By , on October 13, 2014


Pope Francis visits the Holy Land. Twitter photo from Vatican Communication.
Pope Francis visits the Holy Land. Twitter photo from Vatican Communication.

MANILA — Firmly believing that Divine intervention will result in the successful conclusion of any tasks, Armed Forces of the Philippines (AFP) chief-of-staff Gen. Gregorio Pio Catapang on Monday directed all military chaplains assigned to the AFP to dedicate their daily rosary prayer for the safe visit of Pope Francis in the Philippines in January 2015.

He made this call during Monday’s mass at St. Ignatius Cathedral in Camp Aguinaldo.

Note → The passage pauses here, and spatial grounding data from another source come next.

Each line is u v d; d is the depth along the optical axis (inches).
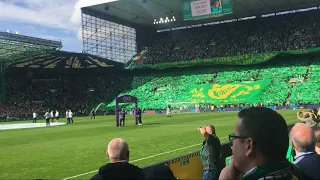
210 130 310.8
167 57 3250.5
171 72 3299.7
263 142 92.4
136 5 2783.0
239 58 2898.6
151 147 727.1
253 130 93.3
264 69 2883.9
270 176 91.9
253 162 94.9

Pope Francis is scheduled to visit the country from Jan. 15 to 19, 2015.

Monday’s mass was held in commemoration of the 97th Anniversary of the “Great Miracle of the Sun in Fatima” at the St. Ignatius Cathedral in Camp Aguinaldo.

An estimated 500 soldiers and civilians attended the event.

Catapang has also invited other Marian devotees to attend daily rosary prayers that will be conducted every morning at the St. Ignatius Cathedral.

Acting AFP Chief Chaplain Service, Col. Bernardo T. Odfina said, “We are very much concerned for the successful visit of the Holy Father, Pope Francis here in the Philippines; and as father of the AFP, Gen. Catapang is responsible for leading the whole armed forces in supporting the government’s efforts to ensure the safe and peaceful visit of the Holy Pope.”

Catapang also urged the faithful to dedicate these daily novena prayers for the civilian hostages who are believed to be in the hands of the bandit group, Abu Sayyaf.

On Sunday, the AFP chief visited Sulu to boost the morale of the frontline soldiers who are currently tasked to conduct focused-military operations against the terrorist group.

Recently, several units were deployed to Sulu to augment security operations in the area.

Among the units that were deployed in the province include the 35th and 32nd Infantry battalions which are known to be veterans in fighting the Abu Sayyaf Group.

Currently, there are about 88 percent Catholics in the 120,000-strong AFP.

There are also buildings dedicated as house for prayers for followers of major religions such as Catholicism, Islam, Iglesia Ni Cristo, and Protestants in all major military camps all over the country.